Observez les gens dans la rue ou dans une salle d’attente.
Vous pouvez deviner en une seconde qui est triste, fatigué ou accablé : le dos est rond, les épaules tombent vers l’avant, le regard est tourné vers le sol. C’est la posture de la « victime » des circonstances.
À l’inverse, quelqu’un de confiant, d’énergique, se tient droit, la tête haute, le regard à l’horizontale. C’est la posture du « vainqueur ».
Je m’appelle Angelo, coach sportif pour les seniors, et je vais vous révéler un secret que la science commence à peine à comprendre : ça marche dans les deux sens.
On pense qu’on se voûte parce qu’on est triste ou vieux. C’est vrai. Mais l’inverse est tout aussi vrai : c’est parce que vous vous voûtez que vous vous sentez triste, fatigué et vieux.
Votre corps envoie en permanence des signaux à votre cerveau. Si vous adoptez une posture d’accablement, votre cerveau reçoit le message : « Tiens, nous sommes accablés. Envoyons des hormones de stress et de fatigue. »
Vous entrez dans un cercle vicieux : mauvaise posture = mauvais moral = encore plus mauvaise posture.
Le poids physique de la « posture de victime »
Au-delà du moral, cette posture voûtée est une catastrophe mécanique après 60 ans :
- Elle écrase vos poumons : Impossible de bien respirer avec le diaphragme (voir l’article précédent) si votre cage thoracique est comprimée. Vous manquez d’oxygène.

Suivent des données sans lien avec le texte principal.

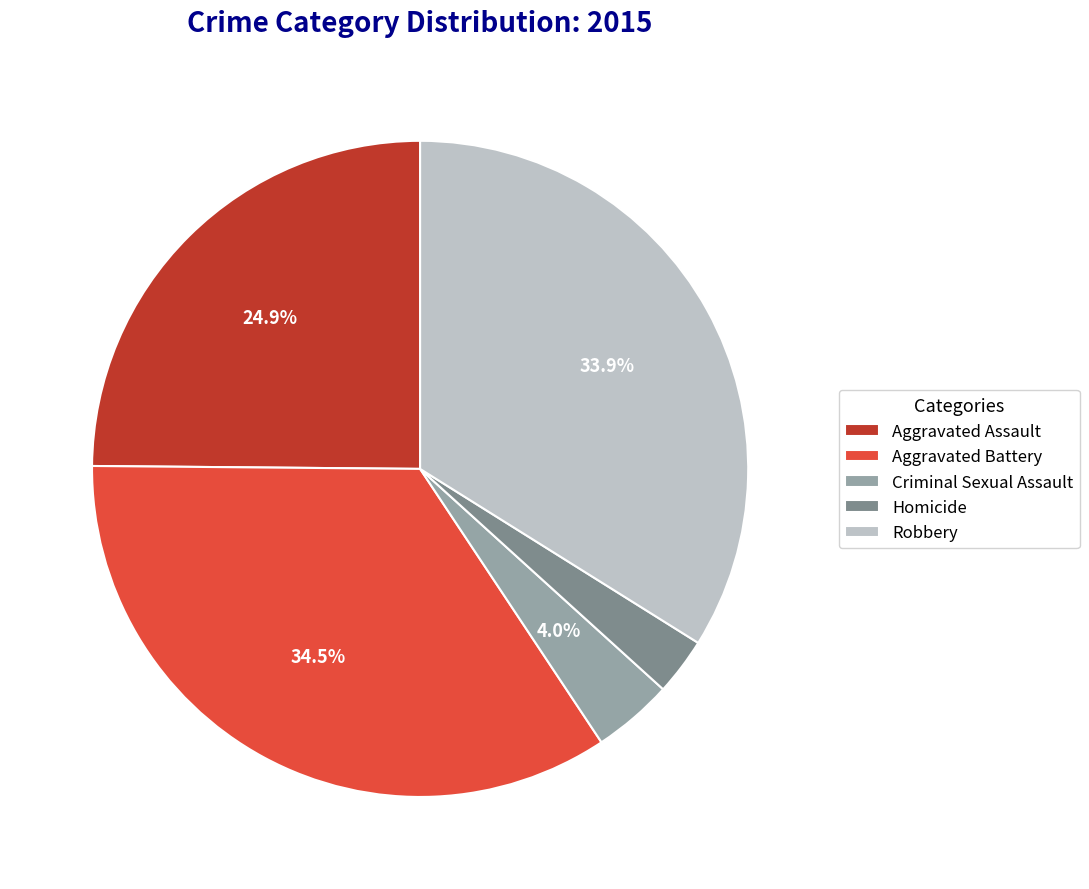

How many segments does this pie chart have?

5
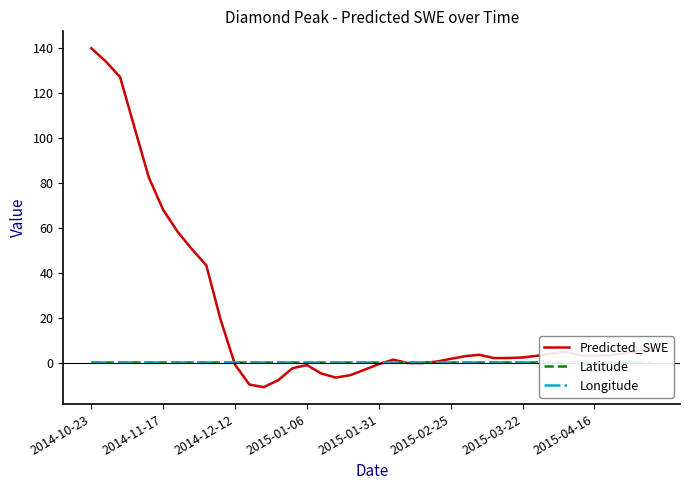

At which label is Predicted_SWE closest to 64?

2014-11-17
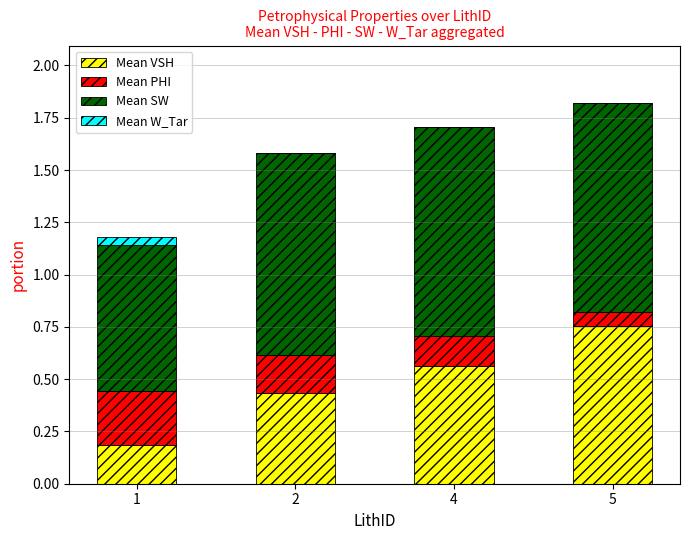

What is the total value across all series at 4?

1.7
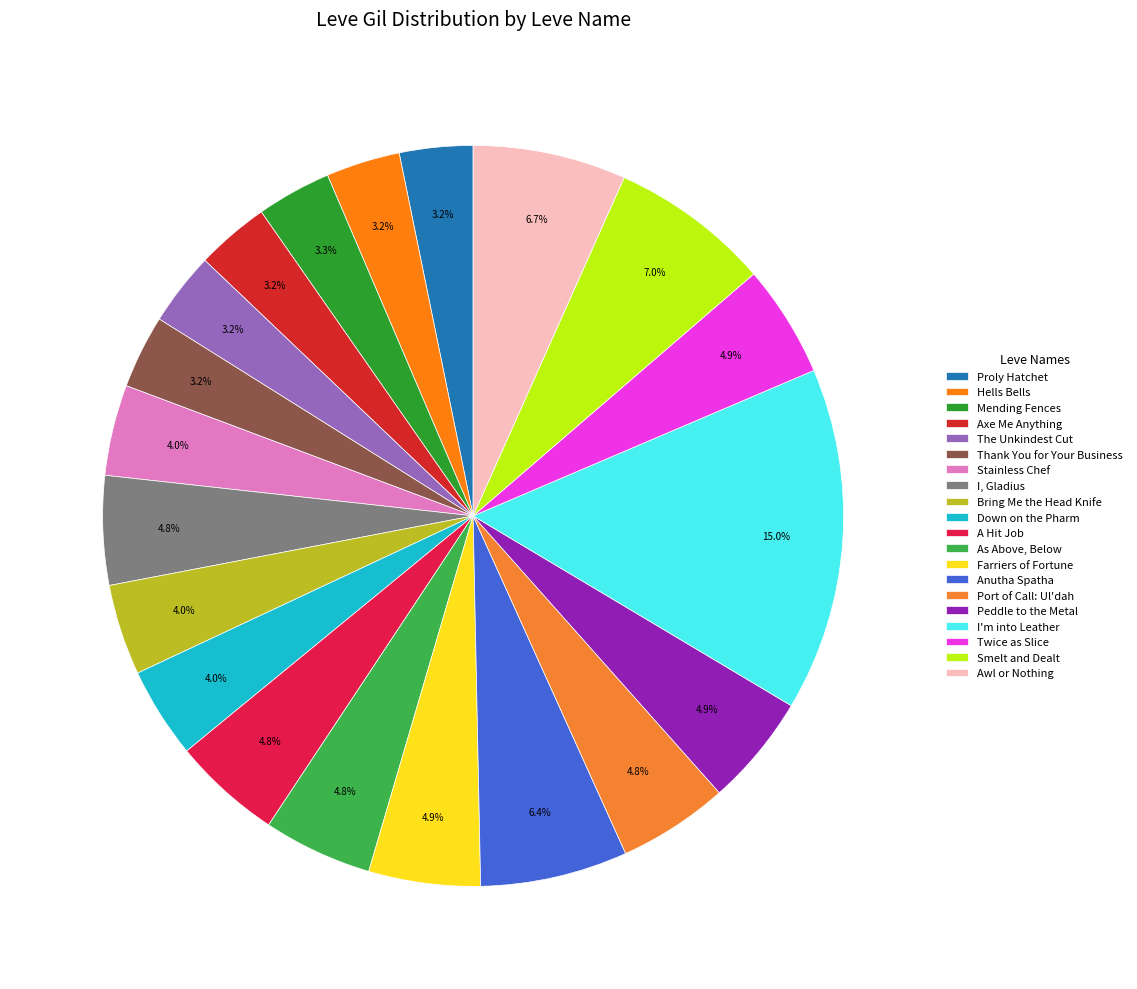

What is the ratio of the value at I, Gladius to the value at Port of Call: Ul'dah?

1.0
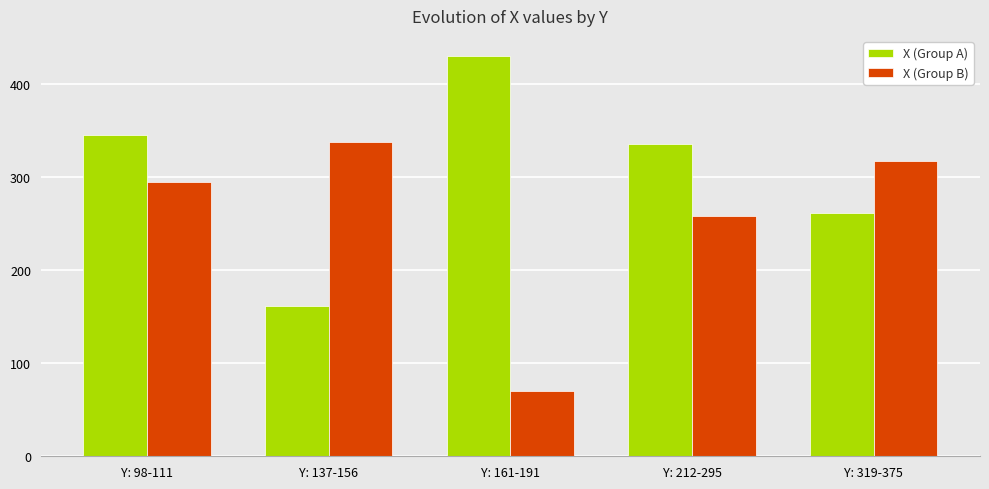

What is the sum of the X (Group B) values at Y: 161-191 and Y: 137-156?

408.0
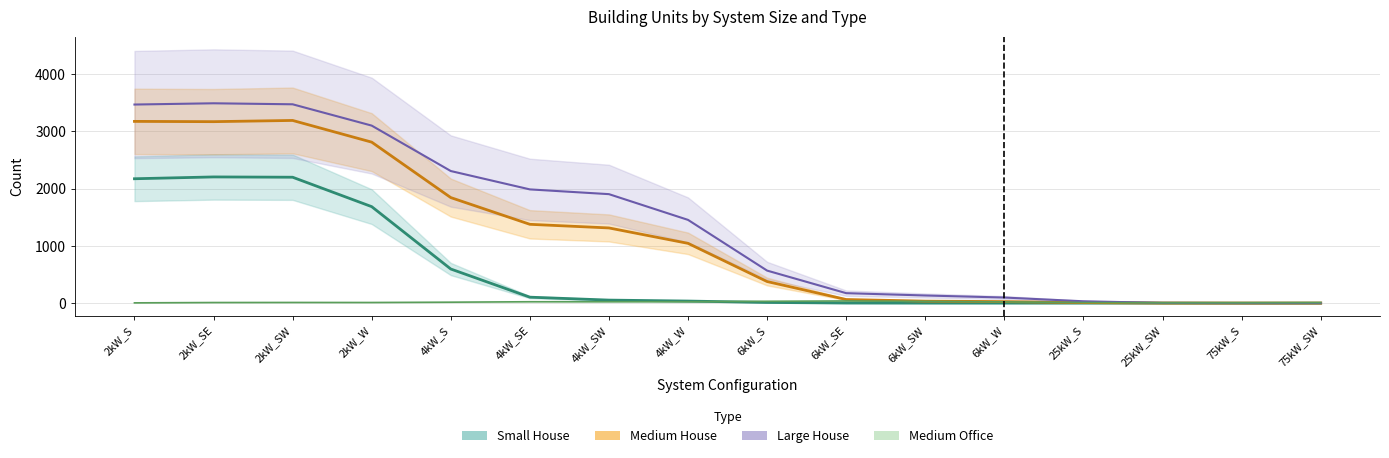

At which label is Large House closest to 1744?

4kW_SW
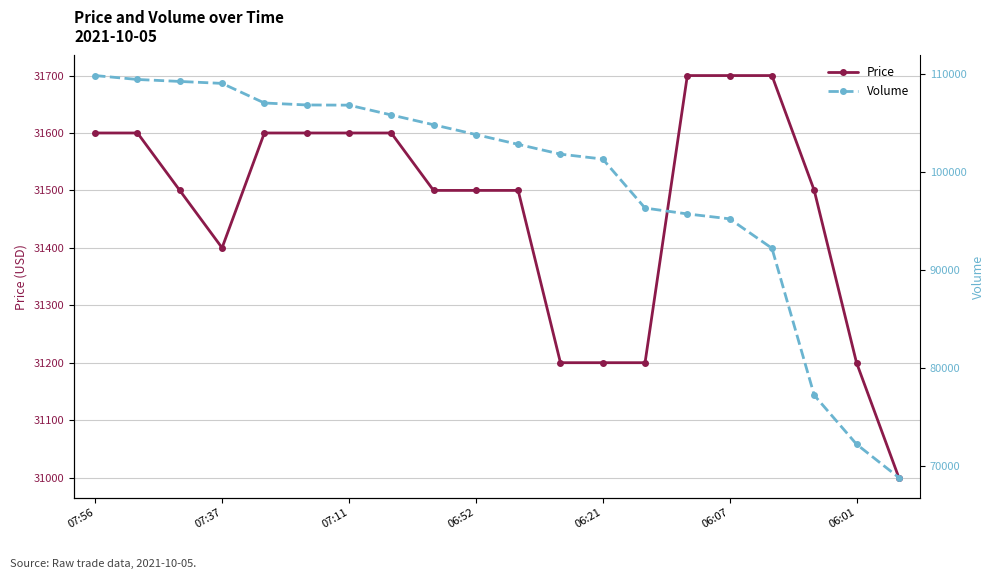

Which series has the largest total across all categories?

Volume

- Elle martyrise votre nuque : Pour regarder devant vous alors que votre dos est rond, vous devez « casser » votre nuque vers l’arrière. C’est la cause numéro un des douleurs cervicales et des maux de tête.
- Elle fragilise votre équilibre : Votre centre de gravité est projeté vers l’avant, augmentant le risque de chute.
L’exercice du « Super-Senior » : Changez de posture, changez d’humeur
La bonne nouvelle, c’est que vous pouvez pirater ce système. En changeant volontairement votre posture, vous forcez votre cerveau à changer d’état d’esprit. Des études ont montré que se tenir droit pendant seulement deux minutes suffit à faire baisser le niveau de cortisol (hormone du stress) et à augmenter le sentiment de confiance.
Voici un exercice simple à faire dès que vous sentez que le moral baisse ou que le dos tire. Appuyez sur le bouton « reset » :
- Le fil invisible : Mettez-vous debout (ou assis bien droit sur une chaise). Imaginez qu’un fil invisible est attaché au sommet de votre crâne et vous tire doucement vers le plafond. Grandissez-vous. Votre menton rentre légèrement.
- L’ouverture du cœur : Roulez vos épaules vers l’arrière et vers le bas. Imaginez que vous voulez éloigner vos épaules de vos oreilles.
- Le détail qui change tout : Tournez légèrement les paumes de vos mains vers l’avant. Mécaniquement, ce petit geste oblige vos épaules à s’ouvrir et votre cage thoracique à se déployer.
- Respirez : Prenez 3 grandes respirations profondes dans cette posture.
Sentez la différence. C’est instantané. Vous respirez mieux, vous vous sentez plus présent, plus « solide ».
Il faut des muscles pour tenir le moral
Adopter cette posture de vainqueur est facile pendant 30 secondes. Le défi, c’est de la tenir toute la journée.
Si vos muscles du dos (les érecteurs du rachis, les rhomboïdes entre les omoplates) sont faibles, la gravité reprendra vite le dessus et vous vous effondrerez à nouveau.
C’est pourquoi le renforcement musculaire n’est pas une option : c’est ce qui vous donne la charpente nécessaire pour tenir votre corps droit, et donc garder votre moral au beau fixe.